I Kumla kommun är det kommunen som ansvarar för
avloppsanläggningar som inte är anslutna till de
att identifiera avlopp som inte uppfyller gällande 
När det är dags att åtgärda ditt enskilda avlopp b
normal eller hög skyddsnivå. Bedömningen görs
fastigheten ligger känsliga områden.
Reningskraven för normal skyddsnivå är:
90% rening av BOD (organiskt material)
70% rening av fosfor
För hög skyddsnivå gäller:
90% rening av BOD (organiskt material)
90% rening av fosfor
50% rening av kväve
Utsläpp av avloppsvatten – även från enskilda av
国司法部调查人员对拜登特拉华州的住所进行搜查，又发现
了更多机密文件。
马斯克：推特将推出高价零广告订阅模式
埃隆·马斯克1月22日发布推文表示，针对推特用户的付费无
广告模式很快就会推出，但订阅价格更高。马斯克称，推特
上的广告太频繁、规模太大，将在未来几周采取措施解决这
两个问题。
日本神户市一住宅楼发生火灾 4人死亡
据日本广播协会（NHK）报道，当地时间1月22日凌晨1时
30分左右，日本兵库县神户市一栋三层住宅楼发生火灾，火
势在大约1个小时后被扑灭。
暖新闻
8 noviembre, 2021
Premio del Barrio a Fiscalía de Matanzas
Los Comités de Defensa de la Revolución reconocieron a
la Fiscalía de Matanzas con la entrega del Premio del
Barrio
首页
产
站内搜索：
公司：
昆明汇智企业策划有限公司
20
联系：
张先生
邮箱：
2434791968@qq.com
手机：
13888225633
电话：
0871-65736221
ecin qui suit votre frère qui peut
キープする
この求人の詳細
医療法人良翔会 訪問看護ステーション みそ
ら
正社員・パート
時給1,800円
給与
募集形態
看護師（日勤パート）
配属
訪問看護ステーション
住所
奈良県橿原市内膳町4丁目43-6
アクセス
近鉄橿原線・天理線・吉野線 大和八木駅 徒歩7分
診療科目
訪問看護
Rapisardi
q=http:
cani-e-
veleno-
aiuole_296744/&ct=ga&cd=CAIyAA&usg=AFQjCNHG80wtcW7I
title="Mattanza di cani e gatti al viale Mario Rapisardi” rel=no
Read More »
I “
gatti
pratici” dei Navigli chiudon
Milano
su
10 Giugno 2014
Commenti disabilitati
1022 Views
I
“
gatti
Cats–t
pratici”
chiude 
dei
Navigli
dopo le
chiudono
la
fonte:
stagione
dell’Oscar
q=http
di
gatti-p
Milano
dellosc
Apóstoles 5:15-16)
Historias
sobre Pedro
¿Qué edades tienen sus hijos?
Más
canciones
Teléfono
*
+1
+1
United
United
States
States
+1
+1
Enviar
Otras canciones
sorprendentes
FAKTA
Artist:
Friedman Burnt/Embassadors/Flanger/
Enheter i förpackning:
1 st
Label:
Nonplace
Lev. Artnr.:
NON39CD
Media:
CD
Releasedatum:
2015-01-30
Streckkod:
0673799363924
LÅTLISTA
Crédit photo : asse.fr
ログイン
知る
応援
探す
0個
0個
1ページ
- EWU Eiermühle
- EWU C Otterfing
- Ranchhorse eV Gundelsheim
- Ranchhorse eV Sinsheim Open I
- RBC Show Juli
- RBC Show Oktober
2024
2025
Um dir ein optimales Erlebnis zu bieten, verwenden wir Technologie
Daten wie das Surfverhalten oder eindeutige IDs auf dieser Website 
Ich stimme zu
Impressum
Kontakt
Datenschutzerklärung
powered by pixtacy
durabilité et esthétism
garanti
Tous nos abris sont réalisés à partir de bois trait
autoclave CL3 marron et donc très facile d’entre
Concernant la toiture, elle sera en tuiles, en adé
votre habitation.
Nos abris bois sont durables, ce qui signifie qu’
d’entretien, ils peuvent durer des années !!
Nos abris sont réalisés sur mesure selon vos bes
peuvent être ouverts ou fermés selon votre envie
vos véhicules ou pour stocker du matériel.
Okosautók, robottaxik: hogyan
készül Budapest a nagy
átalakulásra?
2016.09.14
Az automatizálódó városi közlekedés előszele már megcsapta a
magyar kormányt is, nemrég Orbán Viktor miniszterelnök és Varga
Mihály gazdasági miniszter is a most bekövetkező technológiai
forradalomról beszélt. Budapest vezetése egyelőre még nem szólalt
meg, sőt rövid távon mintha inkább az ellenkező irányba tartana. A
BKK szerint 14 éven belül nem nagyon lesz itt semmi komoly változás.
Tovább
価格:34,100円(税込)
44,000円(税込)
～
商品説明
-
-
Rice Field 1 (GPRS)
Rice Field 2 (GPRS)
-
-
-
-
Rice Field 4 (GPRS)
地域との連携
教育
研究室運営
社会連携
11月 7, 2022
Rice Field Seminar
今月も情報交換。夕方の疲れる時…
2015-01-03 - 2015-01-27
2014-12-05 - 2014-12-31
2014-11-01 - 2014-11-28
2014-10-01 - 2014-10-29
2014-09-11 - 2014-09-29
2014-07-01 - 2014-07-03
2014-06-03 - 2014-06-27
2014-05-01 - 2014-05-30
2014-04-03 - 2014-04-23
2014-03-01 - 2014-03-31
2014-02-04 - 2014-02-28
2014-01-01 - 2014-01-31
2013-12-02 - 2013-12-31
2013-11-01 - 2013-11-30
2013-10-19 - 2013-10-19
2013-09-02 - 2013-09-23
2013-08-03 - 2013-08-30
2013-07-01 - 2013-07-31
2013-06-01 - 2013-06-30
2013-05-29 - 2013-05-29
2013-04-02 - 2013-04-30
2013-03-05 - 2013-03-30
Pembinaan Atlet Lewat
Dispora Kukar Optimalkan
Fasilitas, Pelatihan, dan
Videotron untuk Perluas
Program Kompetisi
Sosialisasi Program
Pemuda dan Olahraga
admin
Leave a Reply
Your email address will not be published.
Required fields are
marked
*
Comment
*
----------------------------------------
* WHAT THE TASK ASKS
Starting at the first line of the data above, retype each line exactly until you reach the line containing "70% rening av fosfor", and include that line too.

* EXERCISE OUTPUT
I Kumla kommun är det kommunen som ansvarar för
avloppsanläggningar som inte är anslutna till de
att identifiera avlopp som inte uppfyller gällande 
När det är dags att åtgärda ditt enskilda avlopp b
normal eller hög skyddsnivå. Bedömningen görs
fastigheten ligger känsliga områden.
Reningskraven för normal skyddsnivå är:
90% rening av BOD (organiskt material)
70% rening av fosfor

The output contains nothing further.